The expiration of Iowa’s Public Health Disaster Emergency Proclamation will result in operational changes related to the COVID-19 response. The most noticeable change will be how data is reported publicly. The state’s two COVID-19 websites, coronavirus.iowa.gov and vaccinateiowa.gov, will be decommissioned on February 16, 2022, but information will remain accessible online through other state and federal resources.
“While our COVID-19 reporting will look different, Iowans should rest assured that the state health department will continue to review and analyze COVID-19 and other public health data daily, just as we always have,” stated Kelly Garcia, director of the Iowa Department of Public Health (IDPH). “The new format will include data points that Iowans are used to seeing, but moves us closer to existing reporting standards for other respiratory viruses.
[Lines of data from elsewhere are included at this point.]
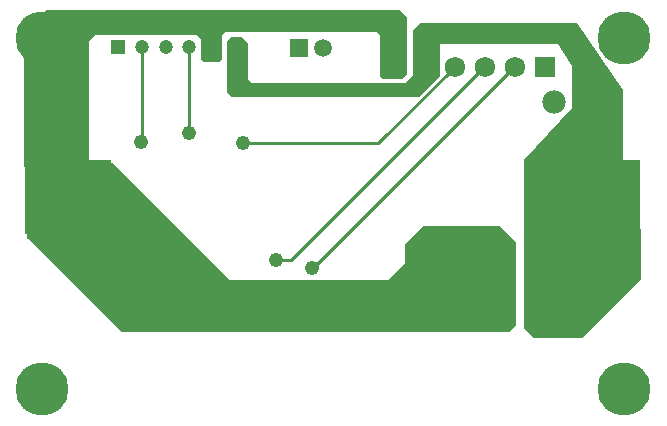
<source format=gbl>
G04*
G04 #@! TF.GenerationSoftware,Altium Limited,Altium Designer,23.4.1 (23)*
G04*
G04 Layer_Physical_Order=2*
G04 Layer_Color=16711680*
%FSLAX44Y44*%
%MOMM*%
G71*
G04*
G04 #@! TF.SameCoordinates,A0B98803-91D0-4B0B-9526-B44C3162FC5B*
G04*
G04*
G04 #@! TF.FilePolarity,Positive*
G04*
G01*
G75*
%ADD31C,1.2000*%
%ADD32R,1.2000X1.2000*%
%ADD35C,0.2540*%
%ADD37C,1.9800*%
%ADD38C,4.5000*%
%ADD39C,1.7250*%
%ADD40R,1.7250X1.7250*%
%ADD41R,1.5000X1.5000*%
%ADD42C,1.5000*%
%ADD43C,1.2192*%
%ADD44C,1.4732*%
%ADD45R,7.3400X6.3500*%
G36*
X1074420Y814070D02*
X1080770Y807720D01*
Y759460D01*
X1076960Y755650D01*
X1060450D01*
X1057910Y758190D01*
Y792480D01*
X1055370Y795020D01*
X927100D01*
X924560Y792480D01*
Y772160D01*
X922020Y769620D01*
X909321Y769620D01*
X906780Y772160D01*
X906780Y788670D01*
X902970Y792480D01*
X816610D01*
X811530Y787400D01*
X811530Y684530D01*
X831850D01*
X930910Y585470D01*
X1065530D01*
X1079500Y599440D01*
Y615950D01*
X1094740Y631190D01*
X1159510Y631190D01*
X1173480Y617220D01*
Y547370D01*
X1167130Y541020D01*
X839470D01*
X759460Y621030D01*
Y680720D01*
X756920D01*
Y795020D01*
X775970Y814070D01*
X1074420Y814070D01*
D02*
G37*
G36*
X1263650Y745982D02*
X1263650Y678180D01*
X1219669Y678180D01*
X1278890Y628650D01*
Y585470D01*
X1229360Y535940D01*
X1188720D01*
X1179830Y544830D01*
Y678180D01*
Y687070D01*
X1220470Y731184D01*
Y766224D01*
X1209040Y784860D01*
X1108710D01*
Y762000D01*
Y758190D01*
X1090930Y740410D01*
X932180Y740410D01*
X928370Y744220D01*
Y787400D01*
X932180Y791210D01*
X941070Y791210D01*
X946150Y786130D01*
Y755650D01*
X949960Y751840D01*
X1079500D01*
X1085850Y758190D01*
X1085850Y796290D01*
X1092200Y802640D01*
X1224619D01*
X1263650Y745982D01*
D02*
G37*
D31*
X936460Y782470D02*
D03*
X916460D02*
D03*
X896460D02*
D03*
X876460D02*
D03*
X856460D02*
D03*
D32*
X836460D02*
D03*
D35*
X1000760Y595630D02*
X1001340D01*
X1171630Y765920D01*
X1172210D01*
X970857Y602557D02*
X982867D01*
X970280Y601980D02*
X970857Y602557D01*
X982867D02*
X1146187Y765877D01*
Y765877D01*
X896460Y782470D02*
X896540Y782390D01*
Y710010D02*
X896620Y709930D01*
X896540Y710010D02*
Y782390D01*
X855980Y702310D02*
X856220Y702550D01*
Y782230D01*
X856460Y782470D01*
X1056530Y701040D02*
X1121410Y765920D01*
X942340Y701040D02*
X1056530D01*
D37*
X1205150Y736320D02*
D03*
D38*
X1264920Y492760D02*
D03*
X772160Y789940D02*
D03*
Y492760D02*
D03*
X1264920Y789940D02*
D03*
D39*
X1070610Y765920D02*
D03*
X1096010D02*
D03*
X1121410D02*
D03*
X1146810D02*
D03*
X1172210D02*
D03*
D40*
X1197610D02*
D03*
D41*
X989490Y781470D02*
D03*
D42*
X1009490D02*
D03*
D43*
X1000760Y595630D02*
D03*
X970280Y601980D02*
D03*
X896620Y709930D02*
D03*
X855980Y702310D02*
D03*
X942340Y701040D02*
D03*
D44*
X1187450Y567690D02*
D03*
Y601980D02*
D03*
X1117600Y615950D02*
D03*
X939800Y549910D02*
D03*
X1019810Y577850D02*
D03*
X1164590Y551180D02*
D03*
D45*
X793750Y655320D02*
D03*
X1241850D02*
D03*
M02*

</source>
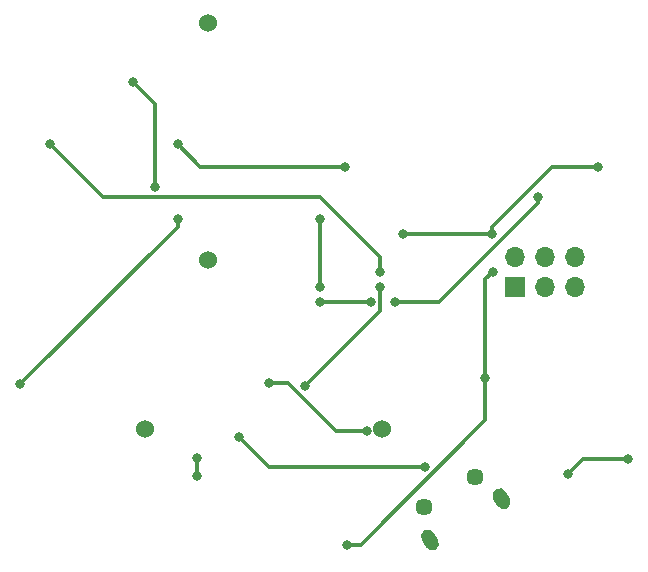
<source format=gbr>
%TF.GenerationSoftware,KiCad,Pcbnew,(5.1.12)-1*%
%TF.CreationDate,2021-12-12T20:51:00-05:00*%
%TF.ProjectId,snowflake,736e6f77-666c-4616-9b65-2e6b69636164,rev?*%
%TF.SameCoordinates,Original*%
%TF.FileFunction,Copper,L2,Bot*%
%TF.FilePolarity,Positive*%
%FSLAX46Y46*%
G04 Gerber Fmt 4.6, Leading zero omitted, Abs format (unit mm)*
G04 Created by KiCad (PCBNEW (5.1.12)-1) date 2021-12-12 20:51:00*
%MOMM*%
%LPD*%
G01*
G04 APERTURE LIST*
%TA.AperFunction,ComponentPad*%
%ADD10O,1.700000X1.700000*%
%TD*%
%TA.AperFunction,ComponentPad*%
%ADD11R,1.700000X1.700000*%
%TD*%
%TA.AperFunction,ComponentPad*%
%ADD12C,1.524000*%
%TD*%
%TA.AperFunction,ComponentPad*%
%ADD13C,1.450000*%
%TD*%
%TA.AperFunction,ViaPad*%
%ADD14C,0.800000*%
%TD*%
%TA.AperFunction,Conductor*%
%ADD15C,0.350000*%
%TD*%
G04 APERTURE END LIST*
D10*
%TO.P,J1,6*%
%TO.N,GND*%
X175260000Y-96520000D03*
%TO.P,J1,5*%
%TO.N,LED4*%
X175260000Y-99060000D03*
%TO.P,J1,4*%
%TO.N,MOSI*%
X172720000Y-96520000D03*
%TO.P,J1,3*%
%TO.N,SCK*%
X172720000Y-99060000D03*
%TO.P,J1,2*%
%TO.N,+5V*%
X170180000Y-96520000D03*
D11*
%TO.P,J1,1*%
%TO.N,MISO*%
X170180000Y-99060000D03*
%TD*%
D12*
%TO.P,BT1,2*%
%TO.N,GND*%
X144145000Y-96774000D03*
%TO.P,BT1,1*%
%TO.N,Net-(BT1-Pad1)*%
X144145000Y-76708000D03*
%TD*%
%TO.P,BT2,1*%
%TO.N,Net-(BT2-Pad1)*%
X158877000Y-111125000D03*
%TO.P,BT2,2*%
%TO.N,Net-(BT1-Pad1)*%
X138811000Y-111125000D03*
%TD*%
D13*
%TO.P,J2,6*%
%TO.N,GND*%
X162483086Y-117687038D03*
X166813214Y-115187038D03*
%TA.AperFunction,ComponentPad*%
G36*
G01*
X163311676Y-119922197D02*
X163661676Y-120528415D01*
G75*
G02*
X163442061Y-121348030I-519615J-300000D01*
G01*
X163442061Y-121348030D01*
G75*
G02*
X162622446Y-121128415I-300000J519615D01*
G01*
X162272446Y-120522197D01*
G75*
G02*
X162492061Y-119702582I519615J300000D01*
G01*
X162492061Y-119702582D01*
G75*
G02*
X163311676Y-119922197I300000J-519615D01*
G01*
G37*
%TD.AperFunction*%
%TA.AperFunction,ComponentPad*%
G36*
G01*
X168684624Y-117628415D02*
X168334624Y-117022197D01*
G75*
G02*
X168554239Y-116202582I519615J300000D01*
G01*
X168554239Y-116202582D01*
G75*
G02*
X169373854Y-116422197I300000J-519615D01*
G01*
X169723854Y-117028415D01*
G75*
G02*
X169504239Y-117848030I-519615J-300000D01*
G01*
X169504239Y-117848030D01*
G75*
G02*
X168684624Y-117628415I-300000J519615D01*
G01*
G37*
%TD.AperFunction*%
%TD*%
D14*
%TO.N,+5V*%
X160655000Y-94615000D03*
X168219990Y-94574990D03*
X177165000Y-88900000D03*
X128270000Y-107315000D03*
X141605000Y-93345000D03*
X167640000Y-106814779D03*
X168275000Y-97790000D03*
X155956000Y-120904000D03*
%TO.N,GND*%
X141605000Y-86995000D03*
X155769999Y-88900000D03*
X174625000Y-114935000D03*
X179705000Y-113665000D03*
%TO.N,LED3*%
X172085000Y-91440000D03*
X160020000Y-100330000D03*
X157975000Y-100330000D03*
X153670000Y-100330000D03*
%TO.N,LED4*%
X153670000Y-93345000D03*
X153670000Y-99060000D03*
%TO.N,LED5*%
X158750000Y-97790000D03*
X130810000Y-86995000D03*
%TO.N,LED6*%
X152400000Y-107455000D03*
X158750000Y-99060000D03*
%TO.N,Net-(BT1-Pad1)*%
X137795000Y-81723238D03*
X139700000Y-90665000D03*
%TO.N,Net-(BT2-Pad1)*%
X157620000Y-111252000D03*
X149352000Y-107188000D03*
%TO.N,+5VA*%
X143256000Y-113576762D03*
X143256000Y-115126762D03*
X146812000Y-111760000D03*
X162560000Y-114300000D03*
%TD*%
D15*
%TO.N,+5V*%
X168179980Y-94615000D02*
X168219990Y-94574990D01*
X160655000Y-94615000D02*
X168179980Y-94615000D01*
X168219990Y-94009305D02*
X168219990Y-94574990D01*
X173329295Y-88900000D02*
X168219990Y-94009305D01*
X177165000Y-88900000D02*
X173329295Y-88900000D01*
X141605000Y-93980000D02*
X141605000Y-93345000D01*
X128270000Y-107315000D02*
X141605000Y-93980000D01*
X167640000Y-98425000D02*
X168275000Y-97790000D01*
X167640000Y-106814779D02*
X167640000Y-98425000D01*
X167640000Y-110367002D02*
X167640000Y-106814779D01*
X157103002Y-120904000D02*
X167640000Y-110367002D01*
X155956000Y-120904000D02*
X157103002Y-120904000D01*
%TO.N,GND*%
X143510000Y-88900000D02*
X155769999Y-88900000D01*
X141605000Y-86995000D02*
X143510000Y-88900000D01*
X175895000Y-113665000D02*
X179705000Y-113665000D01*
X174625000Y-114935000D02*
X175895000Y-113665000D01*
%TO.N,LED3*%
X163760685Y-100330000D02*
X160020000Y-100330000D01*
X172085000Y-92005685D02*
X163760685Y-100330000D01*
X172085000Y-91440000D02*
X172085000Y-92005685D01*
X157975000Y-100330000D02*
X153670000Y-100330000D01*
%TO.N,LED4*%
X153670000Y-93345000D02*
X153670000Y-99060000D01*
%TO.N,LED5*%
X158750000Y-96520000D02*
X158750000Y-97790000D01*
X153670000Y-91440000D02*
X158750000Y-96520000D01*
X135255000Y-91440000D02*
X153670000Y-91440000D01*
X130810000Y-86995000D02*
X135255000Y-91440000D01*
%TO.N,LED6*%
X158750000Y-101105000D02*
X158750000Y-99060000D01*
X152400000Y-107455000D02*
X158750000Y-101105000D01*
%TO.N,Net-(BT1-Pad1)*%
X139700000Y-83628238D02*
X139700000Y-90665000D01*
X137795000Y-81723238D02*
X139700000Y-83628238D01*
%TO.N,Net-(BT2-Pad1)*%
X157620000Y-111252000D02*
X155956000Y-111252000D01*
X150985998Y-107188000D02*
X149352000Y-107188000D01*
X155049998Y-111252000D02*
X150985998Y-107188000D01*
X155956000Y-111252000D02*
X155049998Y-111252000D01*
%TO.N,+5VA*%
X143256000Y-113576762D02*
X143256000Y-115126762D01*
X149352000Y-114300000D02*
X162560000Y-114300000D01*
X146812000Y-111760000D02*
X149352000Y-114300000D01*
%TD*%
M02*

</source>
This new phase also assures that our teams, who have been deeply committed to the COVID-19 response, can return to their pre-pandemic responsibilities, and refocus on areas where the pandemic has taken a hard toll.”
Read the signed proclamation here.
“After two years, it’s no longer feasible or necessary.”
Gov. @KimReynoldsIA said she will end #Iowa’s #COVID19 emergency declaration and will shut down vaccination and case count websites. https://t.co/Jbb7LOSsJs
— The Epoch Times (@EpochTimes) February 4, 2022
NEW 🚨 Iowa Governor Kim Reynolds compared COVID-19 to the flu in announcing she will end her Public Health Disaster Emergency Proclamation on February 15th – Press Release pic.twitter.com/PTaSko1093
— Insider Paper (@TheInsiderPaper) February 3, 2022
The Des Moines Register reported:
Going forward, the state health department website will not include regular reports on COVID-19 hospitalizations or nursing-home outbreaks, as the current site does.
Garcia said Iowa will no longer require hospitals and nursing homes to report such data to the state, since they already report it to federal officials. Iowans wanting updates on those numbers will be referred to federal websites, she said. But the state report will include weekly updates on such things as positive tests, deaths and cases by county.
“More than half of the states have ratcheted this down,” she said of COVID reporting.
Lina Tucker Reinders, executive director of the Iowa Public Health Association, called the shift “premature.” She said in an interview Thursday that the move could give Iowans the false impression the pandemic is over.
Tucker Reinders said COVID-19 hospitalization numbers are the most concrete way for the public to see how serious the situation remains. Although hospitalization numbers will remain available on federal websites, those sites are harder to navigate than the state’s current site is, she said.
“It will be something you have to search and dig for,” she said.
The Iowa Democratic Party also criticized the governor’s decision.
“Just because Kim Reynolds wants the pandemic to be over, doesn’t mean it’s over for Iowans,” the party said in a statement. “Our doctors, nurses and caregivers are already stretched thin, and this irresponsible decision will make a bad situation much worse.”
The biggest takeaway from those final statements is Democrats never want the ‘pandemic’ to be over.
As I’ve previously noted, the real pandemic is the “Pandemic of Medical Malpractice” due to censorship of cheap, effective treatments and the use of remdesivir and ventilators in hospitals.